Driving Under the [Google] Glass-fluence Could Soon Be A Reality
Gary G. Howell, a Republican in the West Virginia Legislature, decided to draft up some legislation after reading an article about Google Glass on CNET. The bill is looking to make it illegal to drive while “using a wearable computer with head mounted display.” This is certainly a very proactive approach, perhaps even overly so, as Google Glass has yet to be released to the public yet. While it’s great to see politicians keeping up with the latest technology and actually being proactive about something for once, I can’t help but think that this is a bit over-zealous.
Howell gave CNET the following statement:
I actually like the idea of the product and I believe it is the future, but last legislature we worked long and hard on a no-texting-and-driving law. It is mostly the young that are the tech-savvy that try new things. They are also our most vulnerable and underskilled drivers. We heard of many crashes caused by texting and driving, most involving our youngest drivers. I see the Google Glass as an extension.
Google Glass hasn’t even been released yet and we’re already banning it in places? If anything, I think Google Glass may actually help people become better drivers, because they will be able to keep their eyes on the road at all times, which would be especially helpful while following directions to someplace you’re unfamiliar with.

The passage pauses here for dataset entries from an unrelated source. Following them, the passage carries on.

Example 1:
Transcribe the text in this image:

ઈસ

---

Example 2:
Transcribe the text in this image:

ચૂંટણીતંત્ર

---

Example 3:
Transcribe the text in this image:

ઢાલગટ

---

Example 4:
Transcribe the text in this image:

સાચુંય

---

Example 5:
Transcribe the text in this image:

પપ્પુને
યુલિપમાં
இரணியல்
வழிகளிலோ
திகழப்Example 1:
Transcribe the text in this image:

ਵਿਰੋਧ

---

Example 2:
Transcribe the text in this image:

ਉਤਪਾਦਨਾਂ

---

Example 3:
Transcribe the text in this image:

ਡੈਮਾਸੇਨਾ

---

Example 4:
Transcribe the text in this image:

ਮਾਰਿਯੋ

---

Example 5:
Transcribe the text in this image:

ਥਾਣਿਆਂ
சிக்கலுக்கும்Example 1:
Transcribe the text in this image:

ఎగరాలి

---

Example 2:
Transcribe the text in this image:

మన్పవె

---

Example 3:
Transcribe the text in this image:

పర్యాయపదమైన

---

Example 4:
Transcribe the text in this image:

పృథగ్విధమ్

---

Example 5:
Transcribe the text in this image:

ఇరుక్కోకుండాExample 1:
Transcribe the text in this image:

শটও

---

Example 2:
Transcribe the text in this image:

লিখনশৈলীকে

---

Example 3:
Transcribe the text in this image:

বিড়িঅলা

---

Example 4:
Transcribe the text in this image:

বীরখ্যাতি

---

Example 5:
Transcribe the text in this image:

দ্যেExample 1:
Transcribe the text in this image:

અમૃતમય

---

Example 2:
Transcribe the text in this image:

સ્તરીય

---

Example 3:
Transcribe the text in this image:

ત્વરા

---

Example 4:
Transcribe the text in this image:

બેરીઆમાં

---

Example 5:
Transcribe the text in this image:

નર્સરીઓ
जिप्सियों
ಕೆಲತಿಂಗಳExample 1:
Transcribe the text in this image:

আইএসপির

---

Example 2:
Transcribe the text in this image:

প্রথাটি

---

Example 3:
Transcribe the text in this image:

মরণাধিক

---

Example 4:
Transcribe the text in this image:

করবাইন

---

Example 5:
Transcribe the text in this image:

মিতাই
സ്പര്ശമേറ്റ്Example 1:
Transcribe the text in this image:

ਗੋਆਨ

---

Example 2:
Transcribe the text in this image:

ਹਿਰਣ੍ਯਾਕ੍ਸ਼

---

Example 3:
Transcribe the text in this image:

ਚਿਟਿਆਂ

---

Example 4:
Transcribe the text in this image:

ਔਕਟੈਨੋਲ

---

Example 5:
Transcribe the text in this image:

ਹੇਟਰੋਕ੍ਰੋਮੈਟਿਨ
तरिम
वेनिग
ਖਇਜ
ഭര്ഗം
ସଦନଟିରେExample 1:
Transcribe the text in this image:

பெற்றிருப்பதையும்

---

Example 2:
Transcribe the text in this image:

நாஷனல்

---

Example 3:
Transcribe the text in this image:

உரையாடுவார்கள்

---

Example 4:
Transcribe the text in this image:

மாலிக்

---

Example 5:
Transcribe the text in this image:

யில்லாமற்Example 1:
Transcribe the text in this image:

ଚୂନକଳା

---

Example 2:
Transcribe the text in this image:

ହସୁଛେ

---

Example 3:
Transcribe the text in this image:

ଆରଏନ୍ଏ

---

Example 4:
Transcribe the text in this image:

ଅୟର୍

How often do people drive terribly when they have no idea where they’re going? Cutting into lanes, driving slowly, taking their eyes off the road briefly to check the GPS, etc. With Google Glass, you wouldn’t have to take your eyes off the road, the directions would be in view at all times. And that’s just one benefit.
Here’s a newsflash, despite legislation banning texting/calling and driving, people still do it. They would be much safer doing it with Google Glass or other wearable technology than if they take their eyes off the road for a split second to check their phone.
While the bill hasn’t passed yet (and potentially will not pass), Howell is convinced that other legislators will follow his lead. Let’s hope they at least wait until the product is released to the public and there’s actual data to work with.
Perhaps this will all be moot when we have Google self-driving cars.